Elphaba was at her side in a moment, reaching out for one of Glinda's hands. "Are you all right?"

Glinda nodded and swallowed hard against a sudden wave of nausea. When she felt that she could speak, she said, "There's another hidden passage, off the middle of the stairwell, two floors below the door Fiyero took you through. It -" She had to stop and swallow again, and take a few more breaths to clear the swimming feeling in her head. "It looked empty, but there was something at the end covered in a drape. And it was full of chloroform."

"The drape?"

"The room, the room was full of chloroform." Glinda took another deep breath and forced it out hard through her mouth, which kept the nausea at bay for another moment.

"Oh!" Elphaba said, suddenly catching on. Her hand moved to Glinda's shoulder. "Are you - would water help, or -"

"Maybe." Glinda closed her eyes briefly to steady herself as Elphaba got up to get her a drink. "It wasn't strong enough to knock me out right away, but after a few moments . . ."

"Did you pass out?" Elphaba dropped cross-legged onto the floor and put a glass of water into Glinda's hand.
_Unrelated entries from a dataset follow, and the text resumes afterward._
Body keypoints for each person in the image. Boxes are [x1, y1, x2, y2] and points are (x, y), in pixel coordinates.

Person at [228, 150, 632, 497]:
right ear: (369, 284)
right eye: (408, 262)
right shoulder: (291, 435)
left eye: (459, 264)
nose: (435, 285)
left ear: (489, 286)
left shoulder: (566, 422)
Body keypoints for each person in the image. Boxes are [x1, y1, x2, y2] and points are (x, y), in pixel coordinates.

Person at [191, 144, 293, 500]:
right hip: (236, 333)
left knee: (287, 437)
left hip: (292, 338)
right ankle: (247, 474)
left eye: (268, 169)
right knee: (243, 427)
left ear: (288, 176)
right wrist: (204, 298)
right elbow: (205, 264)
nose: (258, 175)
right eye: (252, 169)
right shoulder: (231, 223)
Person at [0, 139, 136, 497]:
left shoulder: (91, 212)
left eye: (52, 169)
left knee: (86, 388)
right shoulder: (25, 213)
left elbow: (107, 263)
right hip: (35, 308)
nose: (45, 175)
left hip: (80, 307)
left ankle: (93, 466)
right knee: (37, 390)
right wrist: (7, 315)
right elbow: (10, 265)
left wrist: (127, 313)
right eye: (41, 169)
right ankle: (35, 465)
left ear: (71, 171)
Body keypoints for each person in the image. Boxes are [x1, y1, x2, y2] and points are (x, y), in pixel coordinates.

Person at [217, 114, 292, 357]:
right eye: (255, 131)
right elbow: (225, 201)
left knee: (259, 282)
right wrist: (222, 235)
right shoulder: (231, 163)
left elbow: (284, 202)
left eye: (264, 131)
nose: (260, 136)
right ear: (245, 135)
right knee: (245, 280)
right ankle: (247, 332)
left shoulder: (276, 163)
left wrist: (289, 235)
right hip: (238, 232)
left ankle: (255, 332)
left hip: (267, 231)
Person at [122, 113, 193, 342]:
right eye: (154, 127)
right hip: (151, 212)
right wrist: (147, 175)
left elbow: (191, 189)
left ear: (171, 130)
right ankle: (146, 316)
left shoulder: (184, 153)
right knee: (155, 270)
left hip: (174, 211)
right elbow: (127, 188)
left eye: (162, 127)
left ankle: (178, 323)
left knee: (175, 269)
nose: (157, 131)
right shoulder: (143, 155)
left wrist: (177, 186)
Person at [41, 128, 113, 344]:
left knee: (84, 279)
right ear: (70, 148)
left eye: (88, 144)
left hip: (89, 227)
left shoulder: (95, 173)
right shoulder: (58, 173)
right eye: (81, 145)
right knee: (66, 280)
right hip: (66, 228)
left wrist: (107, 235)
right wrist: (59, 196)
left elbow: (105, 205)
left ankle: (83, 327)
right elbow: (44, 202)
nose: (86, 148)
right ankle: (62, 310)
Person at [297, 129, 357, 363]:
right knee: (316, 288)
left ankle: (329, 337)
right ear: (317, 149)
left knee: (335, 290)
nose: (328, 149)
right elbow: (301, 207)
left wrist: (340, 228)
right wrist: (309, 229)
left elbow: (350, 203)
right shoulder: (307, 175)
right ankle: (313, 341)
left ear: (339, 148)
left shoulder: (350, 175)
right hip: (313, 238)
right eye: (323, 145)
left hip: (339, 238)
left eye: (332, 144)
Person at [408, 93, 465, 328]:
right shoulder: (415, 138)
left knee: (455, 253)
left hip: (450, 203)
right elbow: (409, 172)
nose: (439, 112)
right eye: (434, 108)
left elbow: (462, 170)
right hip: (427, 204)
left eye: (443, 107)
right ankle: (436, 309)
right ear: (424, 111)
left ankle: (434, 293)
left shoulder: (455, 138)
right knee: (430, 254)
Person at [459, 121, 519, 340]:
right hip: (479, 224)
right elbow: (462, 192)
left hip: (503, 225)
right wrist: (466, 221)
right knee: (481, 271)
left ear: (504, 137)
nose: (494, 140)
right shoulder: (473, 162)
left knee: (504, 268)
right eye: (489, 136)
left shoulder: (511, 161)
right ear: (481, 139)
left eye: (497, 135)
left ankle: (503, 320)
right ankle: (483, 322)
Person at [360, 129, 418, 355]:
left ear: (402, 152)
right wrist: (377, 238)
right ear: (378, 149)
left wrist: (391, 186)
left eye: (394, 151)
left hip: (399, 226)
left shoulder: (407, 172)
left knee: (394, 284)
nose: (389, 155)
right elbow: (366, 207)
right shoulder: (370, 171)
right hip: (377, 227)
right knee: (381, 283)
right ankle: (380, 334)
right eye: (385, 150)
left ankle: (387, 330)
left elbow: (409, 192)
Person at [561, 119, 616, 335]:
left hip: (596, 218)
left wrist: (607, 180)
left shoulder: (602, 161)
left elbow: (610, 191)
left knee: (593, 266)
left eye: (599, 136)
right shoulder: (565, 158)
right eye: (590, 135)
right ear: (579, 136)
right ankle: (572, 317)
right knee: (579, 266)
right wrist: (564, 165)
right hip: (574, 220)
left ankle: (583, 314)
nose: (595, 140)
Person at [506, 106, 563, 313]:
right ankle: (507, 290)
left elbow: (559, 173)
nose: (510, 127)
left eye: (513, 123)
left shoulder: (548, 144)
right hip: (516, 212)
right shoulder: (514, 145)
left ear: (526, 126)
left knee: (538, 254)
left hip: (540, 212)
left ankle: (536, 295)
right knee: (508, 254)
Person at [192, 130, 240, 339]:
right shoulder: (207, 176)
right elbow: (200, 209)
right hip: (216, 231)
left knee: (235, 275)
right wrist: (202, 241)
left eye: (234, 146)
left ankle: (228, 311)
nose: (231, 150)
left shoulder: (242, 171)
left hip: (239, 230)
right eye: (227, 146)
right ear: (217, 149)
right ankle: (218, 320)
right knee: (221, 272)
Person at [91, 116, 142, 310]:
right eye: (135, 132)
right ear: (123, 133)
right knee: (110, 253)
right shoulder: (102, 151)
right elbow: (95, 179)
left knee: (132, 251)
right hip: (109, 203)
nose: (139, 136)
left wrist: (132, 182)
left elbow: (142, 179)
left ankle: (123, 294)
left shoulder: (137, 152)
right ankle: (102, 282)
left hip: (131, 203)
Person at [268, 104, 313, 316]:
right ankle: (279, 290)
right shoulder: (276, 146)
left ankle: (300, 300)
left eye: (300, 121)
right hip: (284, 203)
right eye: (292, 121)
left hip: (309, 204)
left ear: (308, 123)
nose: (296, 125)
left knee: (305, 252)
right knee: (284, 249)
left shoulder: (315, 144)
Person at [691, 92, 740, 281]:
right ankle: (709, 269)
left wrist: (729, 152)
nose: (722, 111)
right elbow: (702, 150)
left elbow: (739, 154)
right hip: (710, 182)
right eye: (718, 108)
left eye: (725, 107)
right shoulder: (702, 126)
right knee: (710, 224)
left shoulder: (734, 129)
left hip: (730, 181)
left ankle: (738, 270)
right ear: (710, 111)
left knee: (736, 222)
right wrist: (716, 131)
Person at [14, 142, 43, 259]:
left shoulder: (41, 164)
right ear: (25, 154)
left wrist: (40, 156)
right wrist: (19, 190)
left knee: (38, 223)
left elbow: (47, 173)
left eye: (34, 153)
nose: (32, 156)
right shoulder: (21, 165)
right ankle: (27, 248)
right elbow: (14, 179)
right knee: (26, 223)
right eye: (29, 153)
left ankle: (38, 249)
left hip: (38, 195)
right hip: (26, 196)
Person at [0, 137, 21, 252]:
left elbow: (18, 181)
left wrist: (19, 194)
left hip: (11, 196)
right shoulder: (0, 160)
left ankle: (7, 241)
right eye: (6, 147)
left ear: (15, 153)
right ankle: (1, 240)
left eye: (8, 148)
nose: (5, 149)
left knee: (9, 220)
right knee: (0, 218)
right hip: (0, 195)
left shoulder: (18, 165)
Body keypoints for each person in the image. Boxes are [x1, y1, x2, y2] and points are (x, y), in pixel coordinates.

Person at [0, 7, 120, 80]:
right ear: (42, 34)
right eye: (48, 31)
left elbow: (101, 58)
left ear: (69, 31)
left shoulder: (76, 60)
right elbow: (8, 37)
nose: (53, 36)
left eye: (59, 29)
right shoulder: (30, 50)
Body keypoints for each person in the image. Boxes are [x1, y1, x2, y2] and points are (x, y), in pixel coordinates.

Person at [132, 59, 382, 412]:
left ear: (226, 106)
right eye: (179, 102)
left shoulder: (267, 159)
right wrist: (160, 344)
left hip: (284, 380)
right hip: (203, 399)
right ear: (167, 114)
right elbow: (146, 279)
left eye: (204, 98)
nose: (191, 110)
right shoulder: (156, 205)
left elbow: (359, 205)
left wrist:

"No." Glinda shook her head, which was a mistake. "I got myself out in time." She took a few careful swallows of the cool water, which did seem to help. "And I thought I found something else interesting, but it was just the wine cellar. And some of kind of canal they use to bring the wine in under the Palace."

"Why would the Palace have a room full of chloroform?"

"To keep anyone from staying conscious long enough to see what's under that drape, I guess." Glinda lifted her eyes toward Elphaba, and wasn't disappointed.

"We'll go back," Elphaba said. "We'll think of something to deal with the chloroform."

"What did you find in the library?" Glinda asked.

"I'll tell you after you lie down for a while." Elphaba frowned. "Here, on the sofa, so I can see if . . ."

"No argument." Glinda lifted one elbow and let Elphaba pull her to her feet and guide her to the sofa. "I felt very intrepid."

Elphaba gave a tiny, smothered laugh. "I'm sure you did. Rest now."

"The cat will keep me company," Glinda murmured sleepily as she stretched herself out, the cat, as if on cue, leaping onto her stomach and settling there.